Esplorando quanto andò scrivendo a Bo sorge il sospetto che Montale avesse riconosciuto nel giovane ligure una specie di complice, un personalissimo confessore cui affidare i propri tormenti – Eusebio muore / ma c’è abituato / fu grave errore / essere nato – coniugandoli, in fughe sarcastiche, alle tradizioni gastronomiche della comune terra: acciughe in salamoia, trenette e trofie… Montale era goloso? Sicuramente angosciato dall’esilio fiorentino, rimpiangendo e detestando la città natale.

«La curiostà – raccontava Carlo Bo – era una delle sue virtù maggiori, lo si notava quando seguiva un giovane (e alle Giubbe Rosse ne passavano di nuove prede); Montale voleva soprattutto conoscere e non lasciava la sua vittima e il suo momentaneo idolo fin quando non avesse esplorato bene e tutto il nuovo soggetto. Appagato dalla curiosità, staccava la corrente e il gioco finiva». Per poi arrivare a un giudizio ferale confidato a Piero Calamandrei che lo affidò al proprio diario il 9 maggio 1939: «Montale mi ha confidato la sua idea sullo stato dei giovani: non sono fascisti, ma non sono neanche antifascisti. Considerano gli antifascisti come degli scocciatori: dei rompicoglioni».

Una cartolina del 7 maggio 1936 con l’intestazione Gabinetto Vieusseux inviata da Montale a Dear Carlino, offre l’opportunità a Verdino di una nota che implica lui e il destinatario. «La sirena dell’adunata m’era sfuggita, ma la Polacca si precipitò nel salotto rosa urlando: Signorine è stata presa Addis Abeba!, e tutti insieme guardammo attraverso le stecche il primo muoversi dei plotoni accorrenti…». Dell’esistenza di questa missiva – precisa Verdino – mi parlò lo stesso Bo durante una intervista che gli feci, pubblicata poi con il titolo Quando portai Montale per la prima volta al casino… Carlo Bo, ironizzando: «Al casino ci andavamo un po’ tutti noi giovani e lui non c’era mai stato, perché era timido… Montale si era innamorato di una austriaca…».. Storia pettegola che era girata, ripresa anche da Gaetano Afeltra in un articolo sul Corriere della Sera in cui si raccontava come la sera del 9 maggio 1936, allo scopo di evitare l’adunata in piazza della Signoria, organizzata dal regime e accolta con entusiasmo dai fiorentini, per ascoltare dagli altoparlanti il duce proclamante l’impero, Montale si era infrattato nel casino di madame Saffo che, pur nei grovigli sentimentali nei quali si sentiva costretto (con Irma Brandeis e con la Mosca) aveva preso assiduamente a frequentare, soprattutto per la bella austriaca che faceva parte delle signorine della prima quindicina di maggio e della quale si era innamorato. E mentre Montale si intratteneva con la fanciulla la voce di Mussolini gli arrivava attraverso le persiane della casa chiusa. Non dovette resistere troppo al richiamo del roboante duce. Uscì dalla maison e si avviò verso piazza della Signoria già stracolma, incolonnandosi nelle rappresentanti del sindacato delle ostetriche.
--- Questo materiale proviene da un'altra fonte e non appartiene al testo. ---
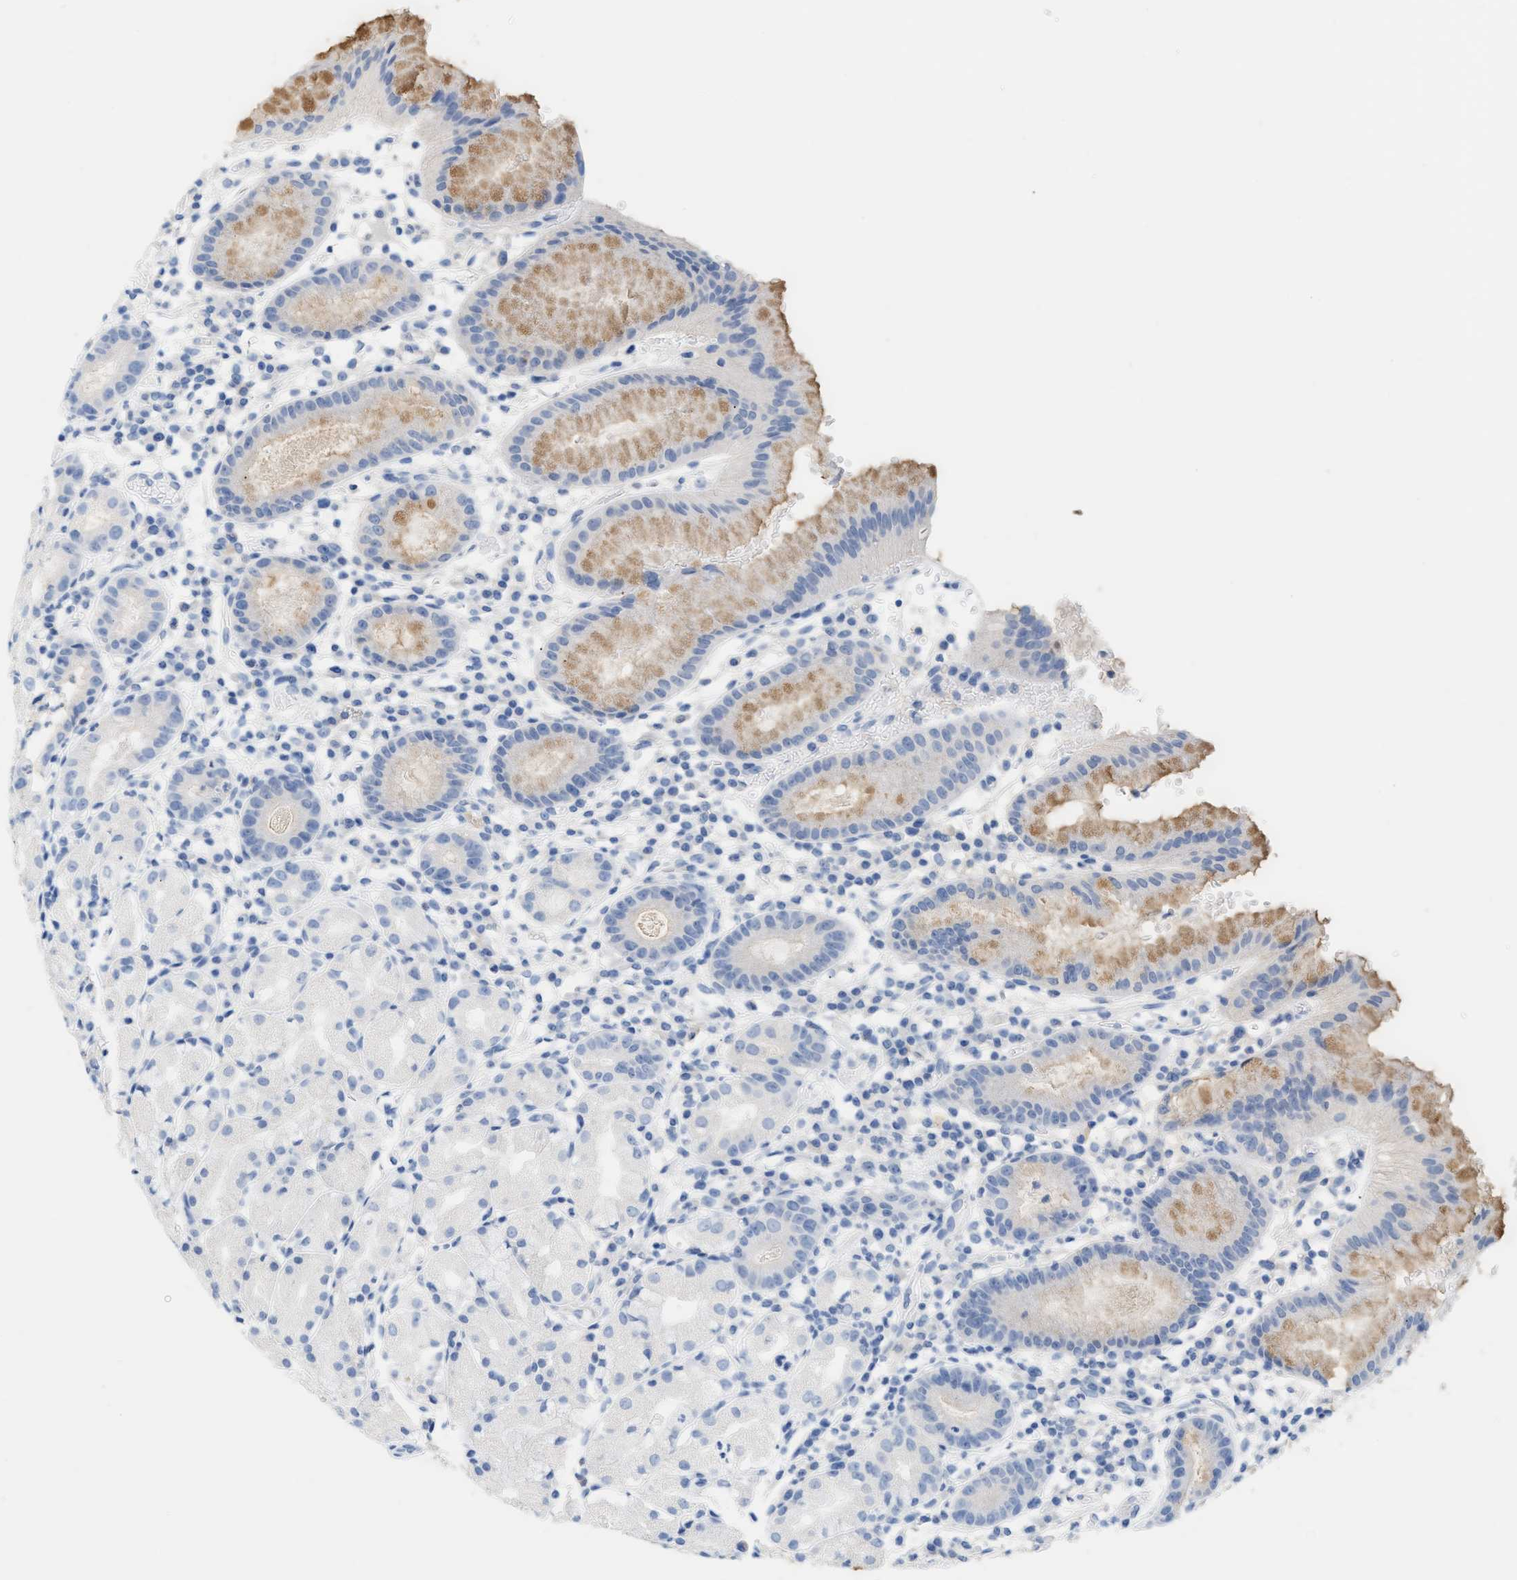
{"staining": {"intensity": "moderate", "quantity": "<25%", "location": "cytoplasmic/membranous"}, "tissue": "stomach", "cell_type": "Glandular cells", "image_type": "normal", "snomed": [{"axis": "morphology", "description": "Normal tissue, NOS"}, {"axis": "topography", "description": "Stomach"}, {"axis": "topography", "description": "Stomach, lower"}], "caption": "High-magnification brightfield microscopy of normal stomach stained with DAB (3,3'-diaminobenzidine) (brown) and counterstained with hematoxylin (blue). glandular cells exhibit moderate cytoplasmic/membranous positivity is seen in approximately<25% of cells.", "gene": "PAPPA", "patient": {"sex": "female", "age": 75}}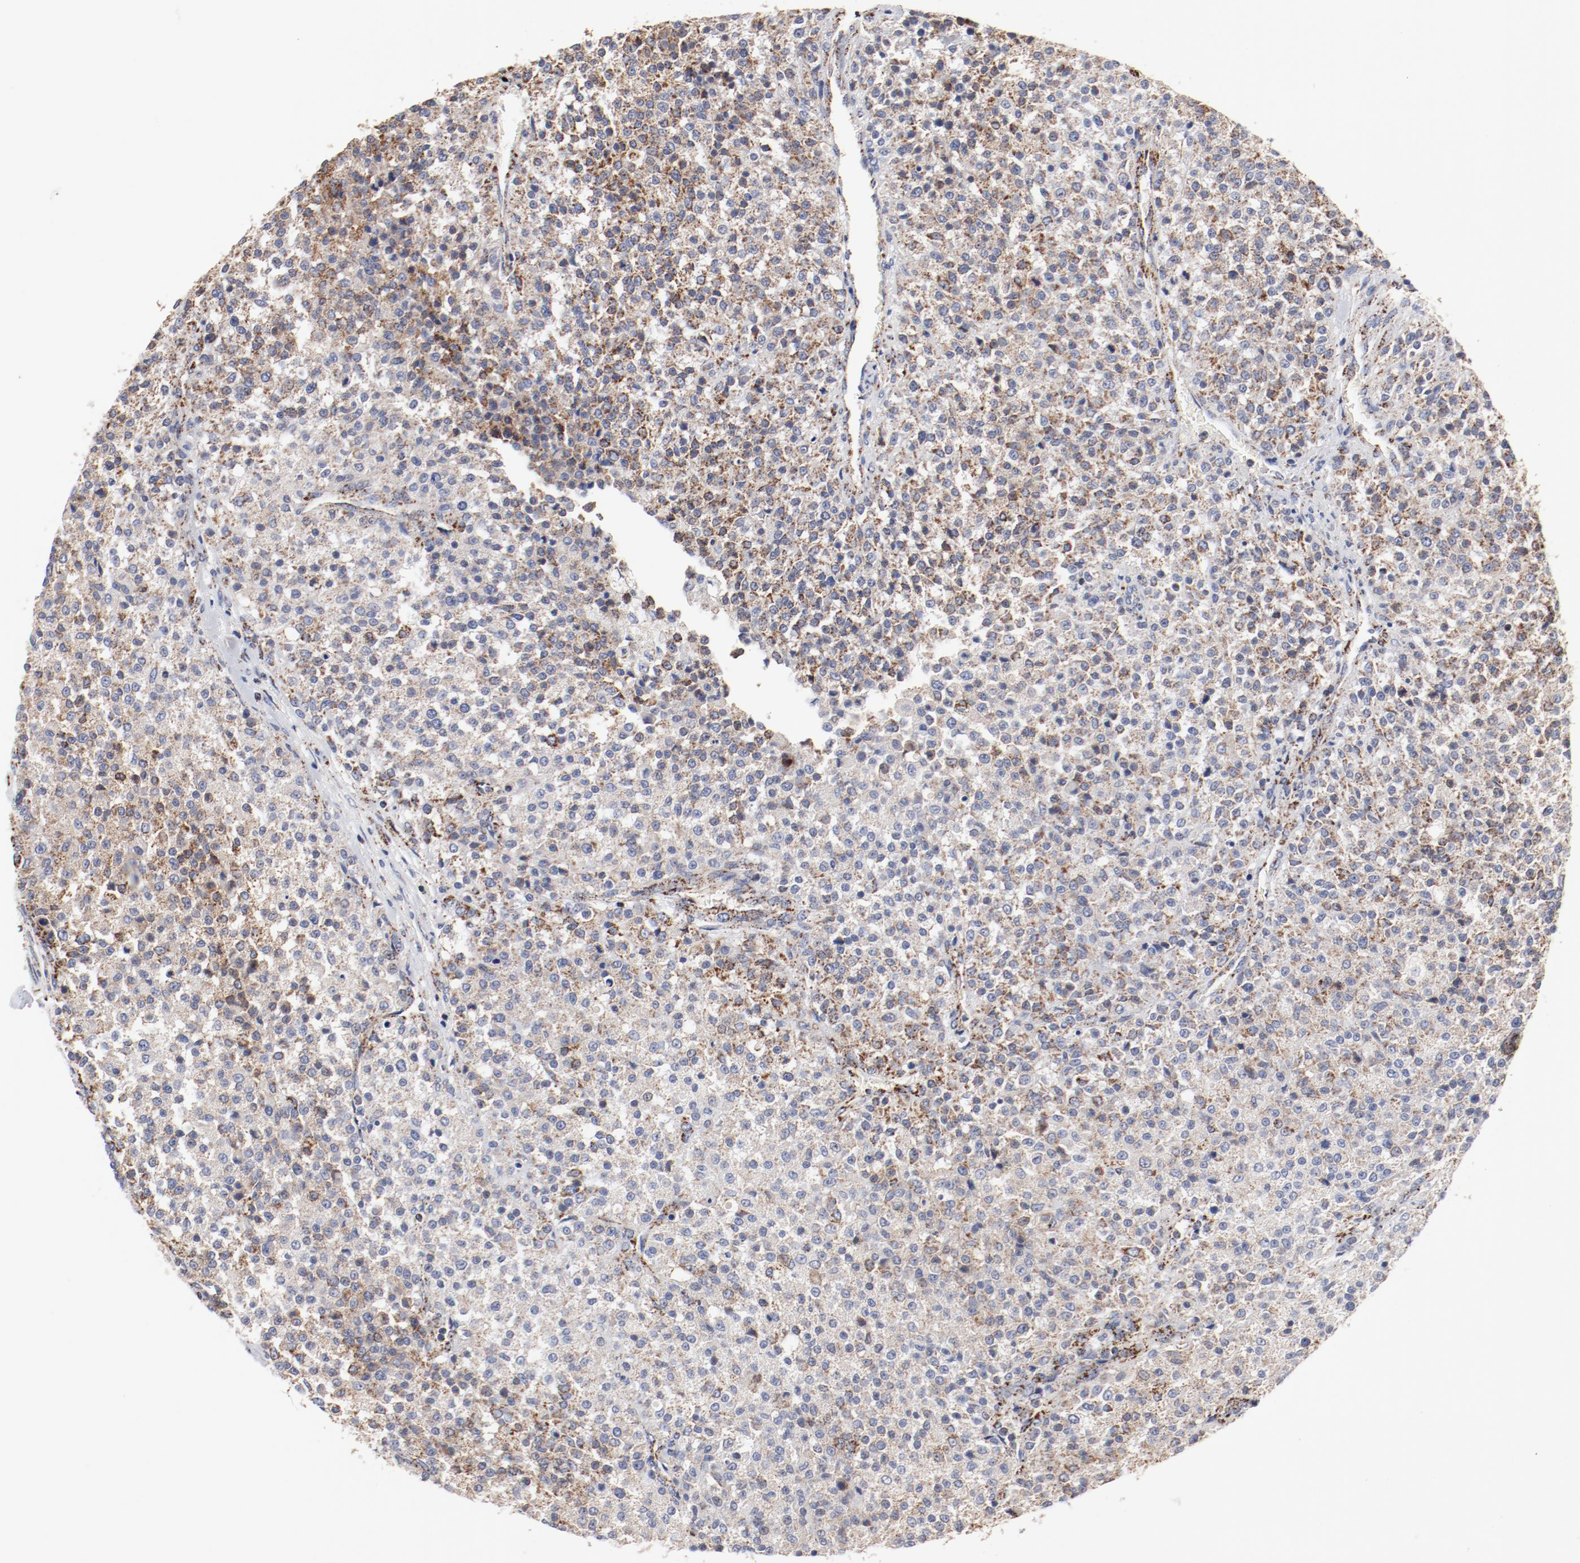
{"staining": {"intensity": "moderate", "quantity": ">75%", "location": "cytoplasmic/membranous"}, "tissue": "testis cancer", "cell_type": "Tumor cells", "image_type": "cancer", "snomed": [{"axis": "morphology", "description": "Seminoma, NOS"}, {"axis": "topography", "description": "Testis"}], "caption": "Immunohistochemical staining of testis cancer (seminoma) exhibits medium levels of moderate cytoplasmic/membranous protein expression in about >75% of tumor cells.", "gene": "NDUFV2", "patient": {"sex": "male", "age": 59}}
Nel garbuglio in cui Montale si trovava a Firenze riuscì anche a occuparsi di questioni pratiche. Data l’incombenza politica dei tempi doveva aver pensato di sistemare la propria situazione professionale: creare un rapporto più burocratico con i giornali su cui scriveva facendo domanda di iscrizione all’Albo dei Pubblicisti. Si rivolse allora a Giovanni Ansaldo per ottenere la documentazione sulla sua «antica» collaborazione a Il Lavoro di Genova. «Lei mi aveva gentilmente promesso il documento di cui ho bisogno: cioè un foglietto nel quale si dichiara che il sig. E. M. è collaboratore compensato del “Lavoro”. Ma per quanto le abbia scritto un paio di volte nulla ho avuto e ottenuto. È dunque possibile o no averlo? Comincio a temere che neanche sette anni di assenza abbiano saziato i miei concittadini, pronti, oggi come ieri, a credermi un perfetto coglione».